START Data for this exercise
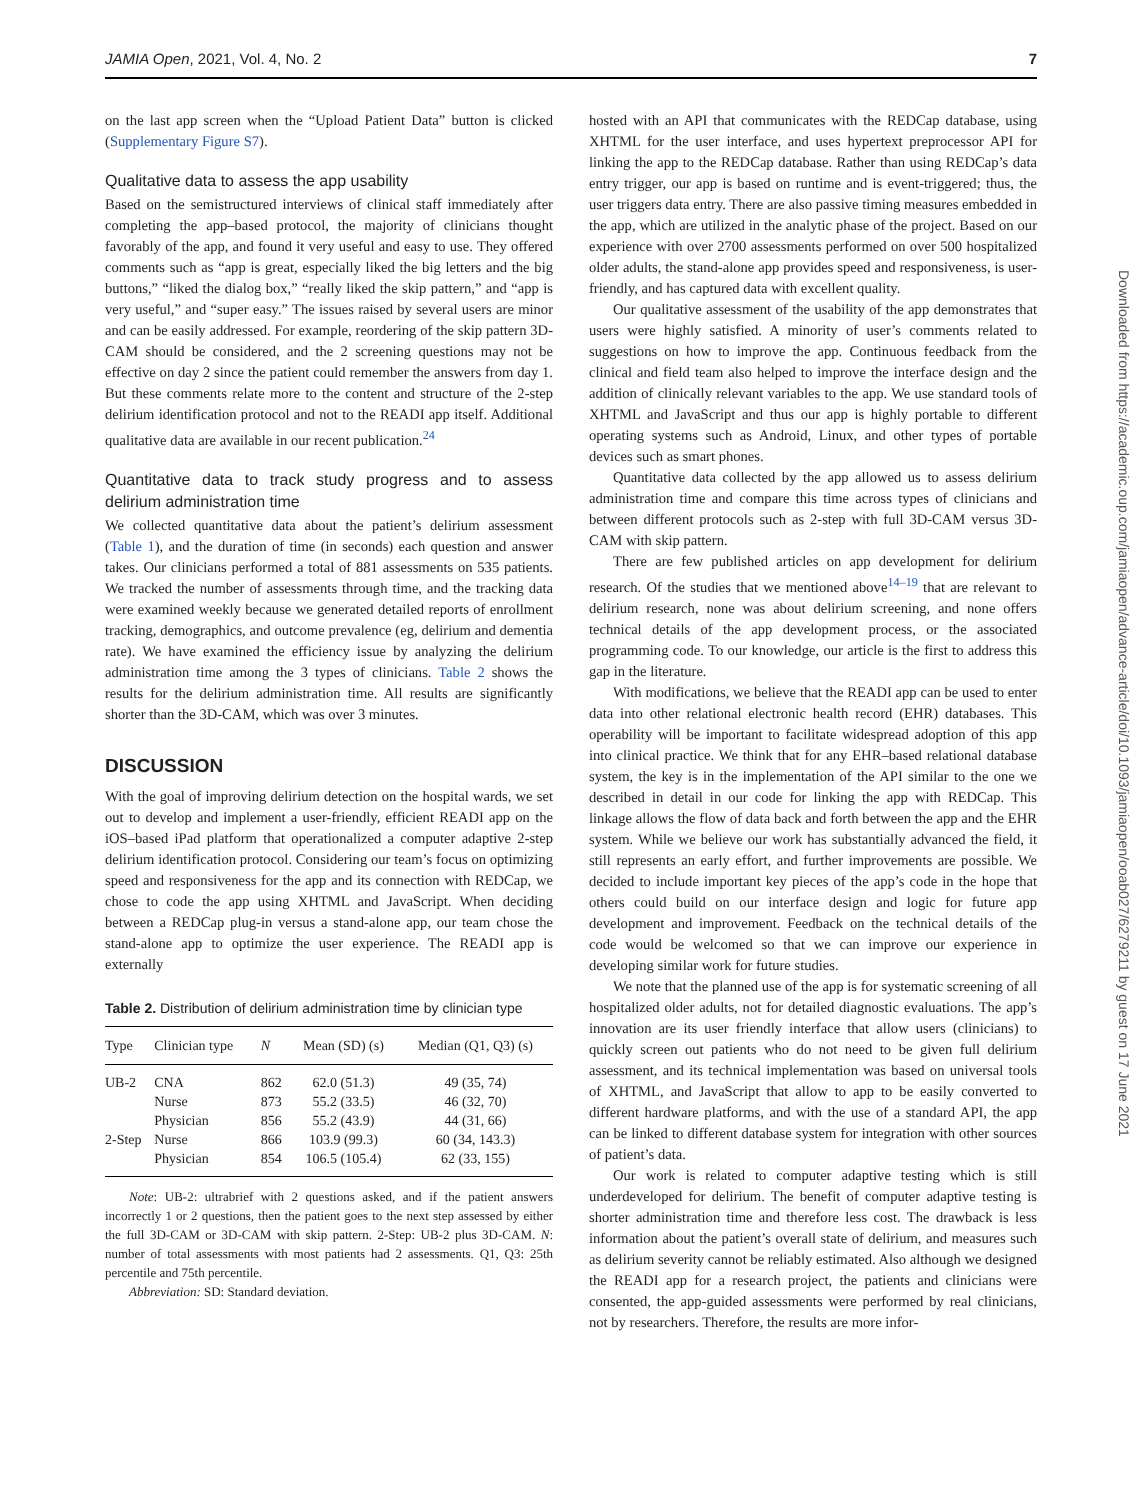JAMIA Open, 2021, Vol. 4, No. 2 7
on the last app screen when the “Upload Patient Data” button is clicked (Supplementary Figure S7).
Qualitative data to assess the app usability
Based on the semistructured interviews of clinical staff immediately after completing the app–based protocol, the majority of clinicians thought favorably of the app, and found it very useful and easy to use. They offered comments such as “app is great, especially liked the big letters and the big buttons,” “liked the dialog box,” “really liked the skip pattern,” and “app is very useful,” and “super easy.” The issues raised by several users are minor and can be easily addressed. For example, reordering of the skip pattern 3D-CAM should be considered, and the 2 screening questions may not be effective on day 2 since the patient could remember the answers from day 1. But these comments relate more to the content and structure of the 2-step delirium identification protocol and not to the READI app itself. Additional qualitative data are available in our recent publication.<sup>24</sup>
Quantitative data to track study progress and to assess delirium administration time
We collected quantitative data about the patient’s delirium assessment (Table 1), and the duration of time (in seconds) each question and answer takes. Our clinicians performed a total of 881 assessments on 535 patients. We tracked the number of assessments through time, and the tracking data were examined weekly because we generated detailed reports of enrollment tracking, demographics, and outcome prevalence (eg, delirium and dementia rate). We have examined the efficiency issue by analyzing the delirium administration time among the 3 types of clinicians. Table 2 shows the results for the delirium administration time. All results are significantly shorter than the 3D-CAM, which was over 3 minutes.
DISCUSSION
With the goal of improving delirium detection on the hospital wards, we set out to develop and implement a user-friendly, efficient READI app on the iOS–based iPad platform that operationalized a computer adaptive 2-step delirium identification protocol. Considering our team’s focus on optimizing speed and responsiveness for the app and its connection with REDCap, we chose to code the app using XHTML and JavaScript. When deciding between a REDCap plug-in versus a stand-alone app, our team chose the stand-alone app to optimize the user experience. The READI app is externally
Table 2. Distribution of delirium administration time by clinician type
| Type | Clinician type | N | Mean (SD) (s) | Median (Q1, Q3) (s) |
| --- | --- | --- | --- | --- |
| UB-2 | CNA | 862 | 62.0 (51.3) | 49 (35, 74) |
| | Nurse | 873 | 55.2 (33.5) | 46 (32, 70) |
| | Physician | 856 | 55.2 (43.9) | 44 (31, 66) |
| 2-Step | Nurse | 866 | 103.9 (99.3) | 60 (34, 143.3) |
| | Physician | 854 | 106.5 (105.4) | 62 (33, 155) |
Note: UB-2: ultrabrief with 2 questions asked, and if the patient answers incorrectly 1 or 2 questions, then the patient goes to the next step assessed by either the full 3D-CAM or 3D-CAM with skip pattern. 2-Step: UB-2 plus 3D-CAM. N: number of total assessments with most patients had 2 assessments. Q1, Q3: 25th percentile and 75th percentile.
Abbreviation: SD: Standard deviation.
hosted with an API that communicates with the REDCap database, using XHTML for the user interface, and uses hypertext preprocessor API for linking the app to the REDCap database. Rather than using REDCap’s data entry trigger, our app is based on runtime and is event-triggered; thus, the user triggers data entry. There are also passive timing measures embedded in the app, which are utilized in the analytic phase of the project. Based on our experience with over 2700 assessments performed on over 500 hospitalized older adults, the stand-alone app provides speed and responsiveness, is user-friendly, and has captured data with excellent quality.
Our qualitative assessment of the usability of the app demonstrates that users were highly satisfied. A minority of user’s comments related to suggestions on how to improve the app. Continuous feedback from the clinical and field team also helped to improve the interface design and the addition of clinically relevant variables to the app. We use standard tools of XHTML and JavaScript and thus our app is highly portable to different operating systems such as Android, Linux, and other types of portable devices such as smart phones.
Quantitative data collected by the app allowed us to assess delirium administration time and compare this time across types of clinicians and between different protocols such as 2-step with full 3D-CAM versus 3D-CAM with skip pattern.
There are few published articles on app development for delirium research. Of the studies that we mentioned above<sup>14–19</sup> that are relevant to delirium research, none was about delirium screening, and none offers technical details of the app development process, or the associated programming code. To our knowledge, our article is the first to address this gap in the literature.
With modifications, we believe that the READI app can be used to enter data into other relational electronic health record (EHR) databases. This operability will be important to facilitate widespread adoption of this app into clinical practice. We think that for any EHR–based relational database system, the key is in the implementation of the API similar to the one we described in detail in our code for linking the app with REDCap. This linkage allows the flow of data back and forth between the app and the EHR system. While we believe our work has substantially advanced the field, it still represents an early effort, and further improvements are possible. We decided to include important key pieces of the app’s code in the hope that others could build on our interface design and logic for future app development and improvement. Feedback on the technical details of the code would be welcomed so that we can improve our experience in developing similar work for future studies.
We note that the planned use of the app is for systematic screening of all hospitalized older adults, not for detailed diagnostic evaluations. The app’s innovation are its user friendly interface that allow users (clinicians) to quickly screen out patients who do not need to be given full delirium assessment, and its technical implementation was based on universal tools of XHTML, and JavaScript that allow to app to be easily converted to different hardware platforms, and with the use of a standard API, the app can be linked to different database system for integration with other sources of patient’s data.
Our work is related to computer adaptive testing which is still underdeveloped for delirium. The benefit of computer adaptive testing is shorter administration time and therefore less cost. The drawback is less information about the patient’s overall state of delirium, and measures such as delirium severity cannot be reliably estimated. Also although we designed the READI app for a research project, the patients and clinicians were consented, the app-guided assessments were performed by real clinicians, not by researchers. Therefore, the results are more infor-
Downloaded from https://academic.oup.com/jamiaopen/advance-article/doi/10.1093/jamiaopen/ooab027/6279211 by guest on 17 June 2021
END Data for this exercise
Set down the entries again without change. Leave the pictures out.

JAMIA Open, 2021, Vol. 4, No. 2 7
on the last app screen when the “Upload Patient Data” button is clicked (Supplementary Figure S7).
Qualitative data to assess the app usability
Based on the semistructured interviews of clinical staff immediately after completing the app–based protocol, the majority of clinicians thought favorably of the app, and found it very useful and easy to use. They offered comments such as “app is great, especially liked the big letters and the big buttons,” “liked the dialog box,” “really liked the skip pattern,” and “app is very useful,” and “super easy.” The issues raised by several users are minor and can be easily addressed. For example, reordering of the skip pattern 3D-CAM should be considered, and the 2 screening questions may not be effective on day 2 since the patient could remember the answers from day 1. But these comments relate more to the content and structure of the 2-step delirium identification protocol and not to the READI app itself. Additional qualitative data are available in our recent publication.<sup>24</sup>
Quantitative data to track study progress and to assess delirium administration time
We collected quantitative data about the patient’s delirium assessment (Table 1), and the duration of time (in seconds) each question and answer takes. Our clinicians performed a total of 881 assessments on 535 patients. We tracked the number of assessments through time, and the tracking data were examined weekly because we generated detailed reports of enrollment tracking, demographics, and outcome prevalence (eg, delirium and dementia rate). We have examined the efficiency issue by analyzing the delirium administration time among the 3 types of clinicians. Table 2 shows the results for the delirium administration time. All results are significantly shorter than the 3D-CAM, which was over 3 minutes.
DISCUSSION
With the goal of improving delirium detection on the hospital wards, we set out to develop and implement a user-friendly, efficient READI app on the iOS–based iPad platform that operationalized a computer adaptive 2-step delirium identification protocol. Considering our team’s focus on optimizing speed and responsiveness for the app and its connection with REDCap, we chose to code the app using XHTML and JavaScript. When deciding between a REDCap plug-in versus a stand-alone app, our team chose the stand-alone app to optimize the user experience. The READI app is externally
Table 2. Distribution of delirium administration time by clinician type
| Type | Clinician type | N | Mean (SD) (s) | Median (Q1, Q3) (s) |
| --- | --- | --- | --- | --- |
| UB-2 | CNA | 862 | 62.0 (51.3) | 49 (35, 74) |
| | Nurse | 873 | 55.2 (33.5) | 46 (32, 70) |
| | Physician | 856 | 55.2 (43.9) | 44 (31, 66) |
| 2-Step | Nurse | 866 | 103.9 (99.3) | 60 (34, 143.3) |
| | Physician | 854 | 106.5 (105.4) | 62 (33, 155) |
Note: UB-2: ultrabrief with 2 questions asked, and if the patient answers incorrectly 1 or 2 questions, then the patient goes to the next step assessed by either the full 3D-CAM or 3D-CAM with skip pattern. 2-Step: UB-2 plus 3D-CAM. N: number of total assessments with most patients had 2 assessments. Q1, Q3: 25th percentile and 75th percentile.
Abbreviation: SD: Standard deviation.
hosted with an API that communicates with the REDCap database, using XHTML for the user interface, and uses hypertext preprocessor API for linking the app to the REDCap database. Rather than using REDCap’s data entry trigger, our app is based on runtime and is event-triggered; thus, the user triggers data entry. There are also passive timing measures embedded in the app, which are utilized in the analytic phase of the project. Based on our experience with over 2700 assessments performed on over 500 hospitalized older adults, the stand-alone app provides speed and responsiveness, is user-friendly, and has captured data with excellent quality.
Our qualitative assessment of the usability of the app demonstrates that users were highly satisfied. A minority of user’s comments related to suggestions on how to improve the app. Continuous feedback from the clinical and field team also helped to improve the interface design and the addition of clinically relevant variables to the app. We use standard tools of XHTML and JavaScript and thus our app is highly portable to different operating systems such as Android, Linux, and other types of portable devices such as smart phones.
Quantitative data collected by the app allowed us to assess delirium administration time and compare this time across types of clinicians and between different protocols such as 2-step with full 3D-CAM versus 3D-CAM with skip pattern.
There are few published articles on app development for delirium research. Of the studies that we mentioned above<sup>14–19</sup> that are relevant to delirium research, none was about delirium screening, and none offers technical details of the app development process, or the associated programming code. To our knowledge, our article is the first to address this gap in the literature.
With modifications, we believe that the READI app can be used to enter data into other relational electronic health record (EHR) databases. This operability will be important to facilitate widespread adoption of this app into clinical practice. We think that for any EHR–based relational database system, the key is in the implementation of the API similar to the one we described in detail in our code for linking the app with REDCap. This linkage allows the flow of data back and forth between the app and the EHR system. While we believe our work has substantially advanced the field, it still represents an early effort, and further improvements are possible. We decided to include important key pieces of the app’s code in the hope that others could build on our interface design and logic for future app development and improvement. Feedback on the technical details of the code would be welcomed so that we can improve our experience in developing similar work for future studies.
We note that the planned use of the app is for systematic screening of all hospitalized older adults, not for detailed diagnostic evaluations. The app’s innovation are its user friendly interface that allow users (clinicians) to quickly screen out patients who do not need to be given full delirium assessment, and its technical implementation was based on universal tools of XHTML, and JavaScript that allow to app to be easily converted to different hardware platforms, and with the use of a standard API, the app can be linked to different database system for integration with other sources of patient’s data.
Our work is related to computer adaptive testing which is still underdeveloped for delirium. The benefit of computer adaptive testing is shorter administration time and therefore less cost. The drawback is less information about the patient’s overall state of delirium, and measures such as delirium severity cannot be reliably estimated. Also although we designed the READI app for a research project, the patients and clinicians were consented, the app-guided assessments were performed by real clinicians, not by researchers. Therefore, the results are more infor-
Downloaded from https://academic.oup.com/jamiaopen/advance-article/doi/10.1093/jamiaopen/ooab027/6279211 by guest on 17 June 2021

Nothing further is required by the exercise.